Not sure where this post will end up but i'll rattle a bit and try to gather my tho'ts. (This is getting more common!)
I have a friend who has a condition in which her allergies cause her esophagus to "inflame". She won't realize how bad it is until a piece of food gets stuck. She's had at least 3 surgeries now to remove food that has gotten stuck and the scar tissue is becoming an issue. There is a surgery, last ditch effort kind of thing, that the doc told her has an EIGHTY-FIVE PERCENT MORTALITY RATE!!!!

(This friend is in her mid 40's.) She's rather rattled by the position in which she finds herself and my heart goes out to her. BUT, (i'm truly not judging but "analyzing" maybe?) today at potluck she was talking about it and how she's supposed to eat AS WE'RE HAVING POTLUCK. Her plate was piled high with, imo, tough food to eat when you AREN'T having esophagus problems. She said she figured the food at potluck is a blessing and a time of fellowship so she wasn't going to worry about it. In MY mind i'm thinking she's sabotaging herself or in denial or just plain out of control!

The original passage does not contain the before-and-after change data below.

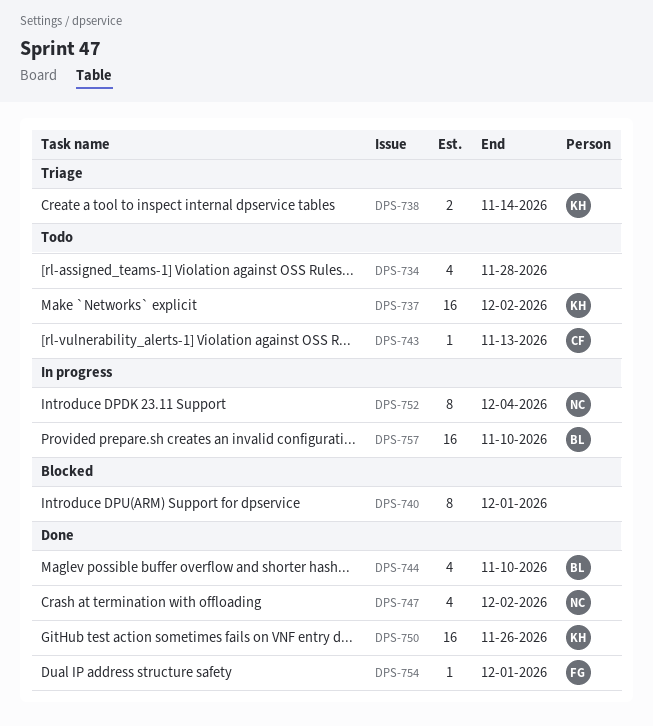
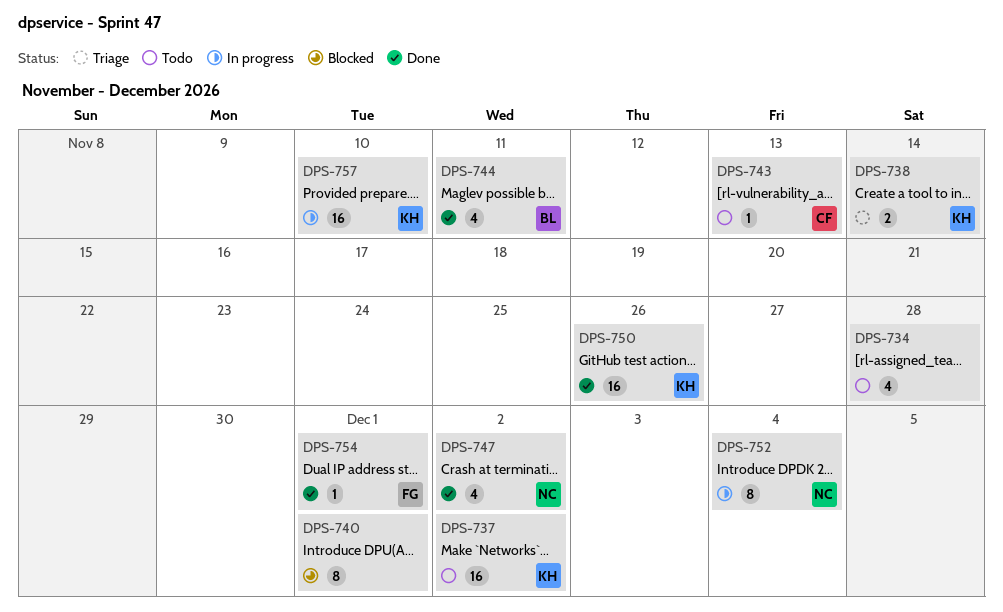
DPS-744, due: Nov 10 -> Nov 11
DPS-757, owner: BL -> KH

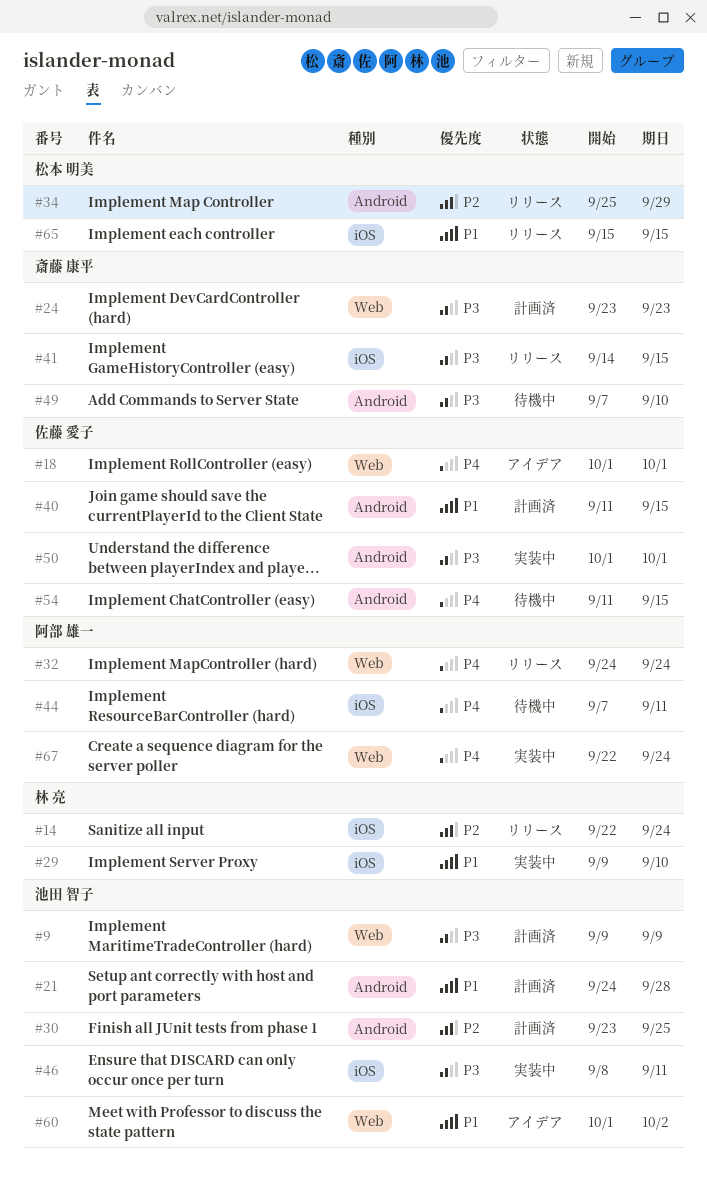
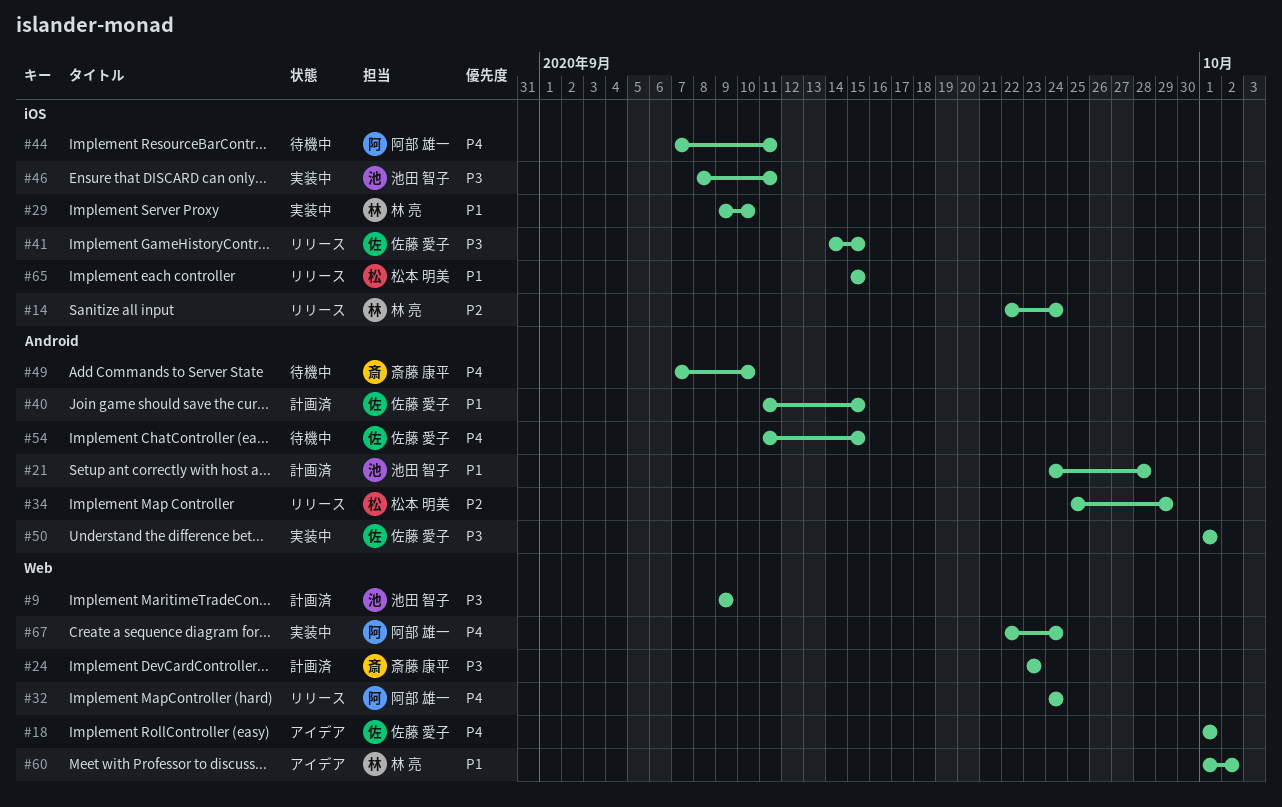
#30: present -> none
#41, owner: 斎藤 康平 -> 佐藤 愛子
#49, priority: P3 -> P4
#60, owner: 池田 智子 -> 林 亮

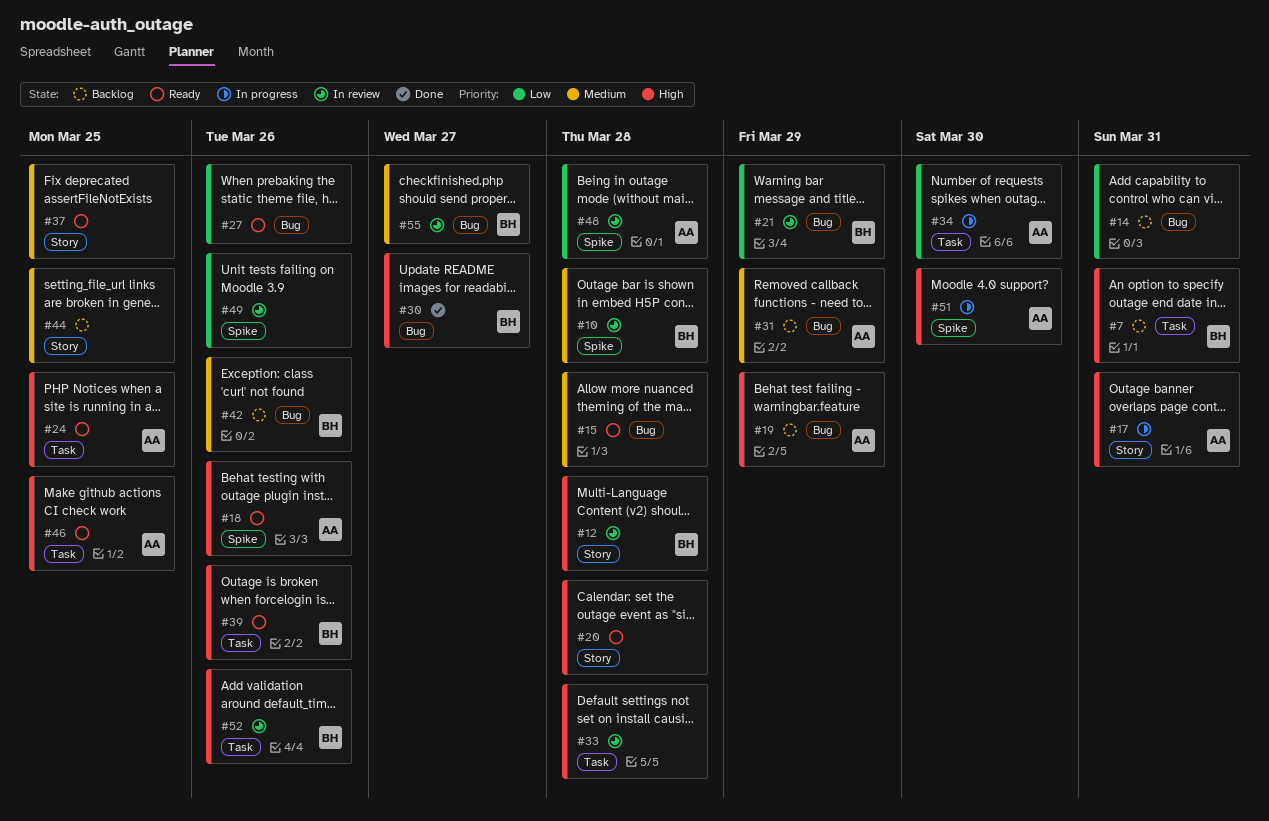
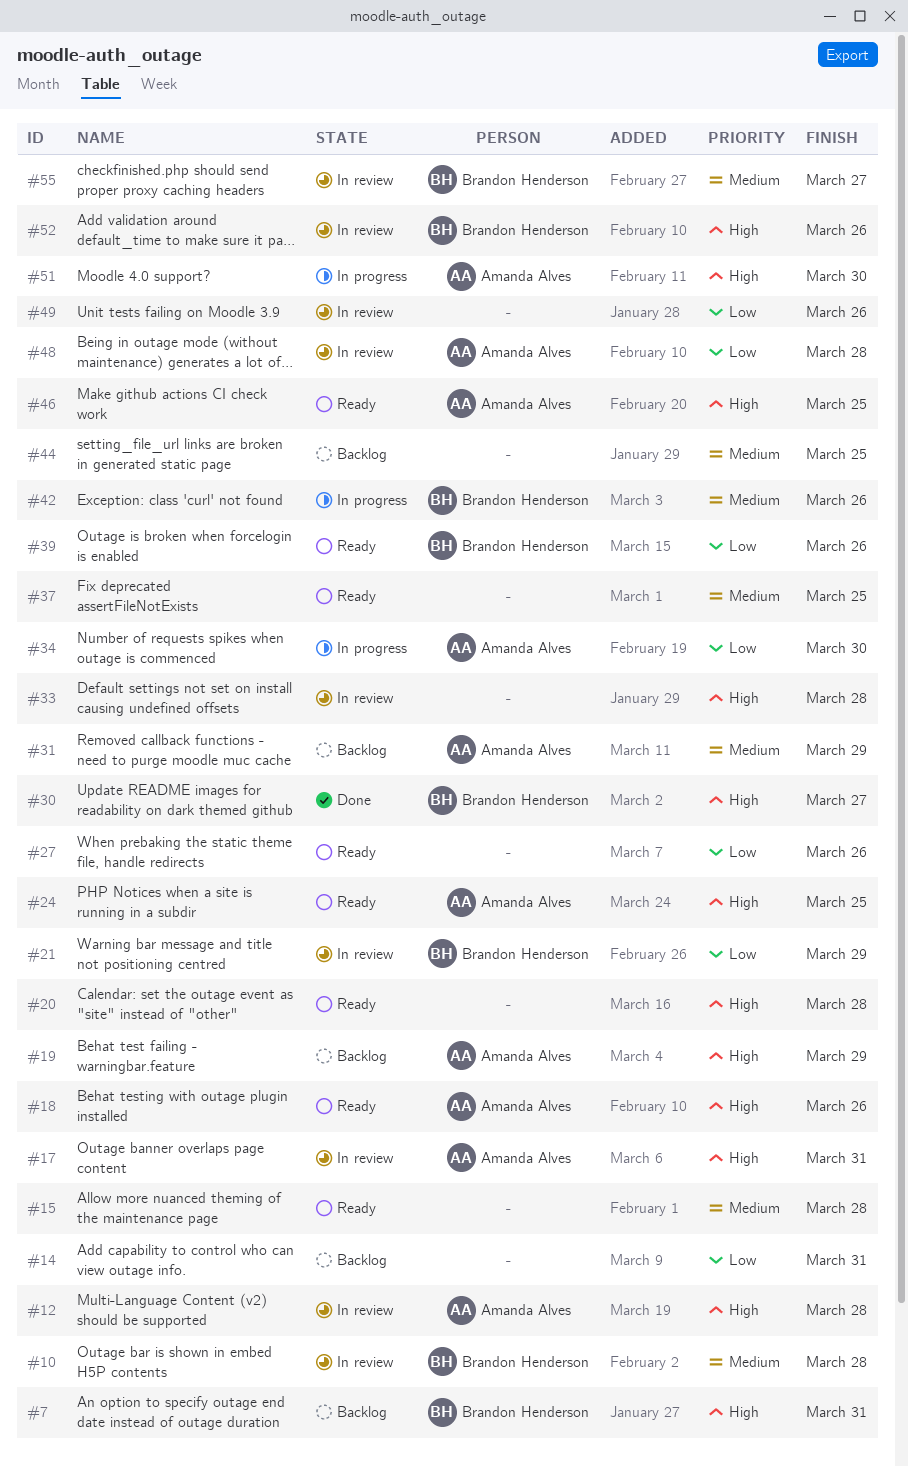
#12, owner: Brandon Henderson -> Amanda Alves
#17, status: In progress -> In review
#39, priority: High -> Low
#42, status: Backlog -> In progress

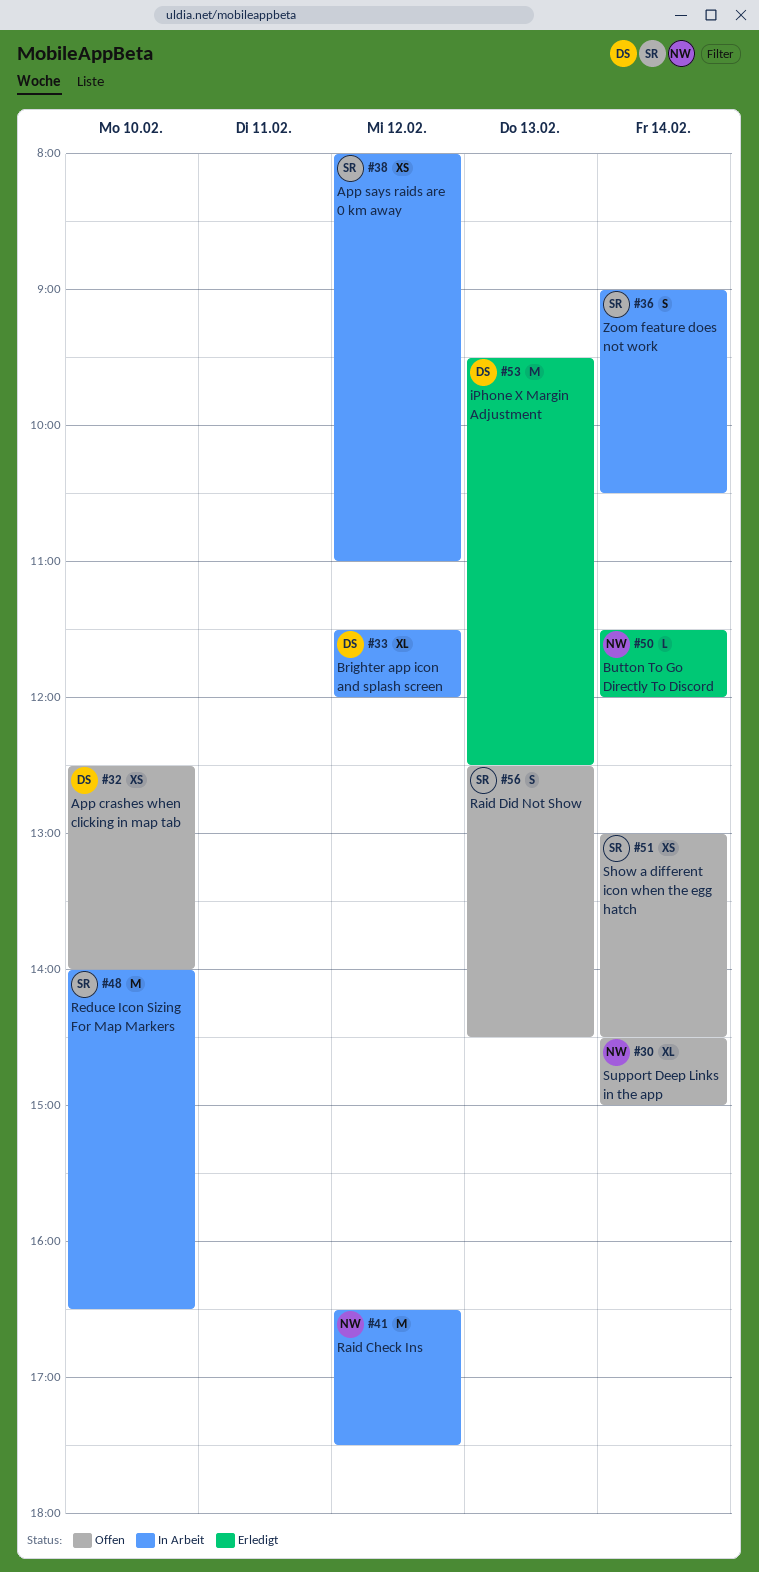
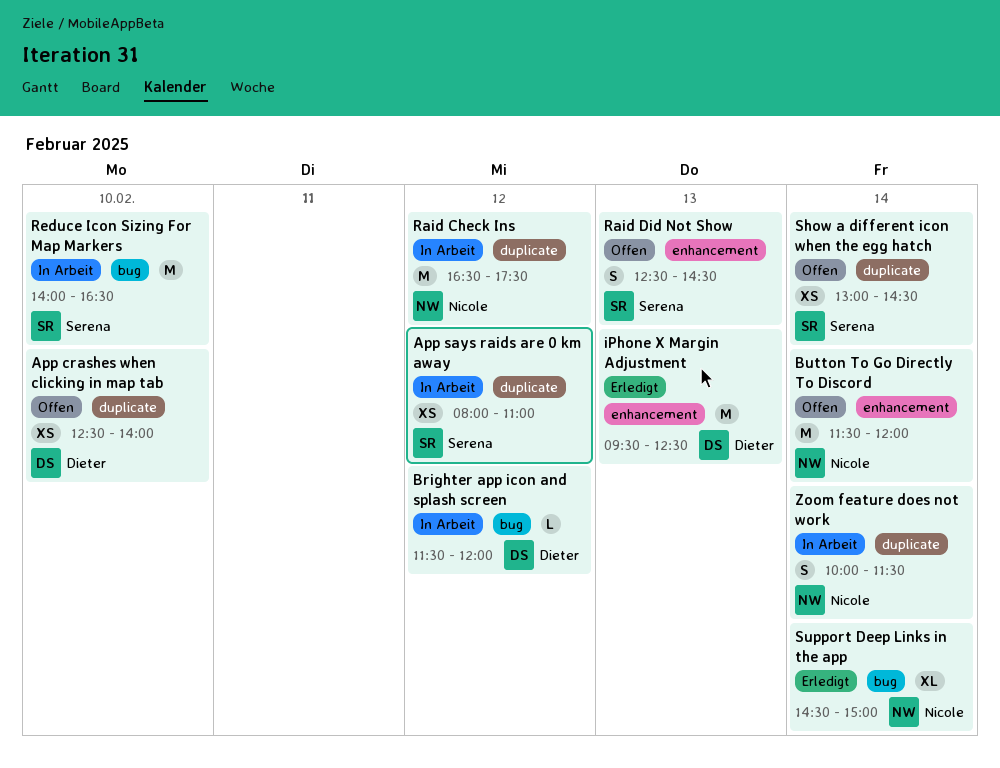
Brighter app icon and splash screen, estimate: XL -> L
Button To Go Directly To Discord, status: Erledigt -> Offen
Button To Go Directly To Discord, estimate: L -> M
Support Deep Links in the app, status: Offen -> Erledigt
Zoom feature does not work, owner: Serena -> Nicole
Zoom feature does not work, begins: 09:00 -> 10:00
Zoom feature does not work, ends: 10:30 -> 11:30

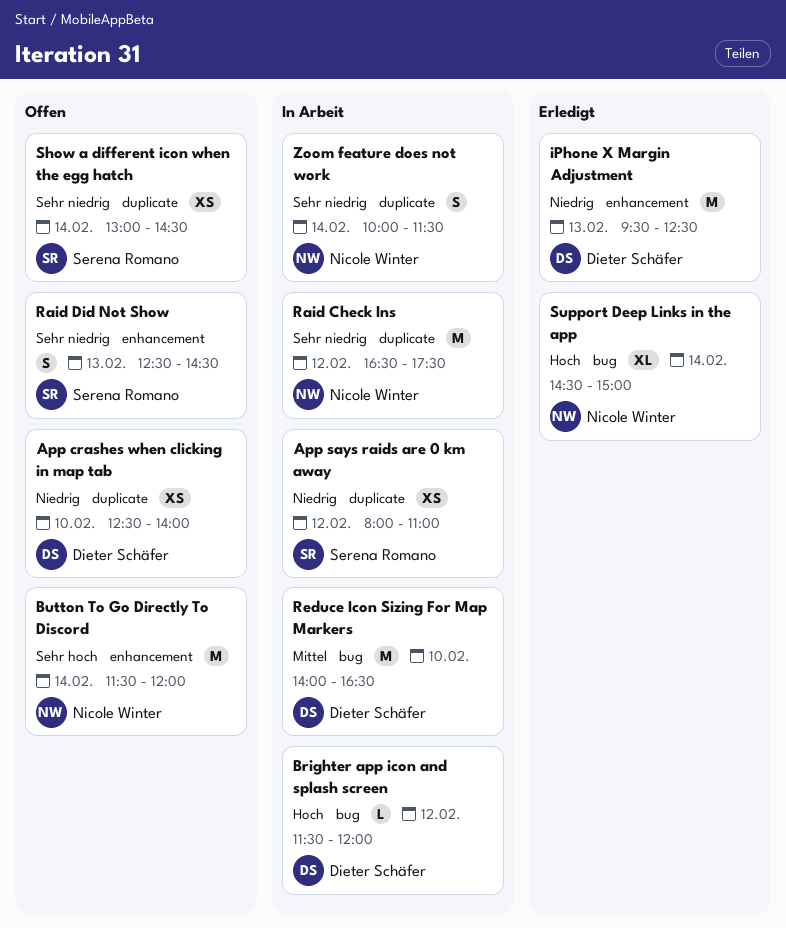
Reduce Icon Sizing For Map Markers, owner: Serena Romano -> Dieter Schäfer

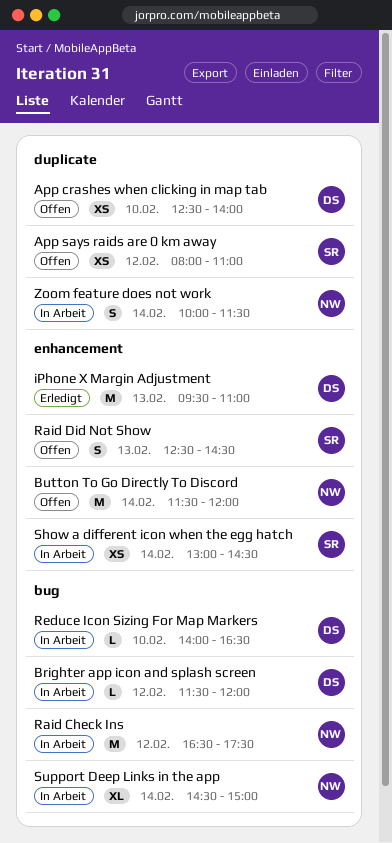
App says raids are 0 km away, status: In Arbeit -> Offen
iPhone X Margin Adjustment, ends: 12:30 -> 11:00
Raid Check Ins, label: duplicate -> bug
Reduce Icon Sizing For Map Markers, estimate: M -> L
Show a different icon when the egg hatch, status: Offen -> In Arbeit
Show a different icon when the egg hatch, label: duplicate -> enhancement
Support Deep Links in the app, status: Erledigt -> In Arbeit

As is always the case, i turn the magnifying glass back towards myself to see how much *I* sabotage myself consistently! I am really working on trying to rein myself in and keep on track. Am i not feeding any health issues that might be going on by how i eat? and am i not getting ready for the wheelchair by not exercising? I'm no different than my sweets-loving diabetic hubby or my friend with the rotting esophagus. Things have got to change!
I guess that's just a message to myself, eh?!